What the task requires:
Exactly as given, reproduce the records in full.

Human pose keypoint data:
▬▬▬

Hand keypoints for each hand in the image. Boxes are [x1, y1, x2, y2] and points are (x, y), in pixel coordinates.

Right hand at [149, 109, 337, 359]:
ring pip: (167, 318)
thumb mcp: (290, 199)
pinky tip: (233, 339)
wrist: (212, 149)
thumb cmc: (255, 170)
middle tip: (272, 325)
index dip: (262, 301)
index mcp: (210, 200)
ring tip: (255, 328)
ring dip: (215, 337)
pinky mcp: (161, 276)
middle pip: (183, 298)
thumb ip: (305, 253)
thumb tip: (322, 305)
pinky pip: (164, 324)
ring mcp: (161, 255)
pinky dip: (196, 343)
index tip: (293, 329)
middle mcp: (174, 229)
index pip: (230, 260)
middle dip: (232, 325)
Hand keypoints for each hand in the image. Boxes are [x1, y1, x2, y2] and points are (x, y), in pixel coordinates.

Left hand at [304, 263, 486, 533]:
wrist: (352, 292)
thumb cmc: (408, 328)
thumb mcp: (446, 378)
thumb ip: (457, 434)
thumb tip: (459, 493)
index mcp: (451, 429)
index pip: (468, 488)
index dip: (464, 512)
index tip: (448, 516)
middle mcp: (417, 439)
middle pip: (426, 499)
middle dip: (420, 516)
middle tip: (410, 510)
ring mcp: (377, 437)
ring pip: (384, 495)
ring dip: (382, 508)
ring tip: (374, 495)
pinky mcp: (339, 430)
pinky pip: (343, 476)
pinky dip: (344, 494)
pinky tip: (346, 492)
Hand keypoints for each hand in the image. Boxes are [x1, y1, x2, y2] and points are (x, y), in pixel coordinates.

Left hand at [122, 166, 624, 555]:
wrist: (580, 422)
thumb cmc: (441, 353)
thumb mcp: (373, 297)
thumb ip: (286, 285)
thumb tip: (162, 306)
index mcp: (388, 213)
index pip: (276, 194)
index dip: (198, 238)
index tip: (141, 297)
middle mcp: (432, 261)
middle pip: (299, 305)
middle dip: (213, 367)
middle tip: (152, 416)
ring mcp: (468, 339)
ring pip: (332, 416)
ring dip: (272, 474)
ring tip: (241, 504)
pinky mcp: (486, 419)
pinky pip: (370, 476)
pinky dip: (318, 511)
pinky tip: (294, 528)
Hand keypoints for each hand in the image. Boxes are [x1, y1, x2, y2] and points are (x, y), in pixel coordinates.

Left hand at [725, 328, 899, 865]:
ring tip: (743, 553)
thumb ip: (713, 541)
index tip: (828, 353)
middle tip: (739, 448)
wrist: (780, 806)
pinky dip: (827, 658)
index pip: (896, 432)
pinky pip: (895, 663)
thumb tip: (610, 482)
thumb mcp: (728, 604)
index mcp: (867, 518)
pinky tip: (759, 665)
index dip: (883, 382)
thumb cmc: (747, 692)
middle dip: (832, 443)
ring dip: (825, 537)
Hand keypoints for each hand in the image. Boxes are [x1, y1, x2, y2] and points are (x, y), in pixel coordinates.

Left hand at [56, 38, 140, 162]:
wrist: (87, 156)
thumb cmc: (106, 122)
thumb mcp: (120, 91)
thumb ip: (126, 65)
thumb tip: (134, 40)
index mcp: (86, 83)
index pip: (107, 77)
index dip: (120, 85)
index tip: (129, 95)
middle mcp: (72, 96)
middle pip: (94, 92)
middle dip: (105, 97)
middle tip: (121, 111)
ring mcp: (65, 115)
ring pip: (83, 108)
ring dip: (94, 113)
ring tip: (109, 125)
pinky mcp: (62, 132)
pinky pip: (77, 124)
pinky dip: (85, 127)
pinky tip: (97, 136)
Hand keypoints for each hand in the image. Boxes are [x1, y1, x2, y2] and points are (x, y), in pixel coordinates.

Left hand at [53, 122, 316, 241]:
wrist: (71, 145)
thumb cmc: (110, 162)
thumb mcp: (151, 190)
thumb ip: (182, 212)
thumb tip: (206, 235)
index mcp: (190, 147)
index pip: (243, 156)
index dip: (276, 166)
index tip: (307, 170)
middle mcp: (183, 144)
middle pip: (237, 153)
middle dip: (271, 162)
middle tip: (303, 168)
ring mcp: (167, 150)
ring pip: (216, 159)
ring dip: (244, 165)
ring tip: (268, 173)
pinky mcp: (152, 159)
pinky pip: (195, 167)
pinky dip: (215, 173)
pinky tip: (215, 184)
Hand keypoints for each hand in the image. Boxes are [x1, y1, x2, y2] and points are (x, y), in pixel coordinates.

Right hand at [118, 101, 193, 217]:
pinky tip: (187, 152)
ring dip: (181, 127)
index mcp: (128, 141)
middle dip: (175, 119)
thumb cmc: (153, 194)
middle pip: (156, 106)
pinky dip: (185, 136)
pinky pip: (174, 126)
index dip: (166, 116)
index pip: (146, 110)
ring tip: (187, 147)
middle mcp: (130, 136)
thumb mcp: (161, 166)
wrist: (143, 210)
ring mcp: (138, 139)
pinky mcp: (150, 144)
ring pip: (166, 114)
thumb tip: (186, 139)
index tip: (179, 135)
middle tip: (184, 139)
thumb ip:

▬▬▬

Answer space:
Hand keypoints for each hand in the image. Boxes are [x1, y1, x2, y2] and points are (x, y), in pixel coordinates.

Right hand at [149, 109, 337, 359]:
ring pip: (167, 318)
thumb mcp: (290, 199)
pinky tip: (233, 339)
wrist: (212, 149)
thumb cmc: (255, 170)
middle tip: (272, 325)
index dip: (262, 301)
index mcp: (210, 200)
ring tip: (255, 328)
ring dip: (215, 337)
pinky mcp: (161, 276)
middle pip: (183, 298)
thumb ip: (305, 253)
thumb tip: (322, 305)
pinky pip: (164, 324)
ring mcp: (161, 255)
pinky dip: (196, 343)
index tip: (293, 329)
middle mcp: (174, 229)
index pip: (230, 260)
middle dip: (232, 325)
Hand keypoints for each hand in the image. Boxes are [x1, y1, x2, y2] and points are (x, y), in pixel coordinates.

Left hand at [304, 263, 486, 533]:
wrist: (352, 292)
thumb cmc: (408, 328)
thumb mcp: (446, 378)
thumb ip: (457, 434)
thumb tip: (459, 493)
index mcp: (451, 429)
index pip: (468, 488)
index dip: (464, 512)
index tip: (448, 516)
middle mcp: (417, 439)
middle pip: (426, 499)
middle dip: (420, 516)
middle tip: (410, 510)
ring mcp: (377, 437)
ring pip: (384, 495)
ring dip: (382, 508)
ring tip: (374, 495)
pinky mcp: (339, 430)
pinky pip: (343, 476)
pinky dip: (344, 494)
pinky tip: (346, 492)
Hand keypoints for each hand in the image. Boxes are [x1, y1, x2, y2] and points are (x, y), in pixel coordinates.

Left hand at [122, 166, 624, 555]:
wrist: (580, 422)
thumb cmc: (441, 353)
thumb mcp: (373, 297)
thumb ip: (286, 285)
thumb tip: (162, 306)
index mcp: (388, 213)
index pip: (276, 194)
index dip: (198, 238)
index tip: (141, 297)
middle mcp: (432, 261)
middle pip: (299, 305)
middle dip: (213, 367)
middle tip: (152, 416)
ring mcp: (468, 339)
ring pip: (332, 416)
ring dip: (272, 474)
ring tip: (241, 504)
pinky mcp: (486, 419)
pinky pip: (370, 476)
pinky dip: (318, 511)
pinky tip: (294, 528)
Hand keypoints for each hand in the image. Boxes are [x1, y1, x2, y2] and points are (x, y), in pixel coordinates.

Left hand at [725, 328, 899, 865]:
ring tip: (743, 553)
thumb ip: (713, 541)
index tip: (828, 353)
middle tip: (739, 448)
wrist: (780, 806)
pinky dip: (827, 658)
index pip: (896, 432)
pinky pip: (895, 663)
thumb tip: (610, 482)
thumb mcp: (728, 604)
index mcp: (867, 518)
pinky tip: (759, 665)
index dip: (883, 382)
thumb cmc: (747, 692)
middle dip: (832, 443)
ring dip: (825, 537)
Hand keypoints for each hand in the image. Boxes are [x1, y1, x2, y2] and points are (x, y), in pixel coordinates.

Left hand at [56, 38, 140, 162]:
wrist: (87, 156)
thumb cmc: (106, 122)
thumb mcp: (120, 91)
thumb ip: (126, 65)
thumb tip: (134, 40)
index mcp: (86, 83)
index pip: (107, 77)
index dip: (120, 85)
index tip: (129, 95)
middle mcp: (72, 96)
middle pip: (94, 92)
middle dip: (105, 97)
middle tip: (121, 111)
ring mcp: (65, 115)
ring pip: (83, 108)
ring dip: (94, 113)
ring tip: (109, 125)
pinky mcp: (62, 132)
pinky pip: (77, 124)
pinky dip: (85, 127)
pinky tip: (97, 136)
Hand keypoints for each hand in the image. Boxes are [x1, y1, x2, y2] and points are (x, y), in pixel coordinates.

Left hand at [53, 122, 316, 241]:
wrist: (71, 145)
thumb cmc: (110, 162)
thumb mcp: (151, 190)
thumb ip: (182, 212)
thumb tip: (206, 235)
index mcp: (190, 147)
index pip: (243, 156)
index dip: (276, 166)
index tip: (307, 170)
middle mcp: (183, 144)
middle pip: (237, 153)
middle dip: (271, 162)
middle tip: (303, 168)
ring mcp: (167, 150)
ring pip: (216, 159)
ring dip: (244, 165)
ring tip: (268, 173)
pinky mcp: (152, 159)
pinky pip: (195, 167)
pinky dip: (215, 173)
pinky tip: (215, 184)
Hand keypoints for each hand in the image. Boxes are [x1, y1, x2, y2] and points are (x, y), in pixel coordinates.

Right hand at [118, 101, 193, 217]:
pinky tip: (187, 152)
ring dip: (181, 127)
index mcp: (128, 141)
middle dip: (175, 119)
thumb cmc: (153, 194)
middle pip: (156, 106)
pinky dip: (185, 136)
pinky pip: (174, 126)
index dip: (166, 116)
index pip: (146, 110)
ring tip: (187, 147)
middle mcp: (130, 136)
thumb mcp: (161, 166)
wrist: (143, 210)
ring mcp: (138, 139)
pinky mcp: (150, 144)
ring pip: (166, 114)
thumb tip: (186, 139)
index tip: (179, 135)
middle tip: (184, 139)
thumb ip:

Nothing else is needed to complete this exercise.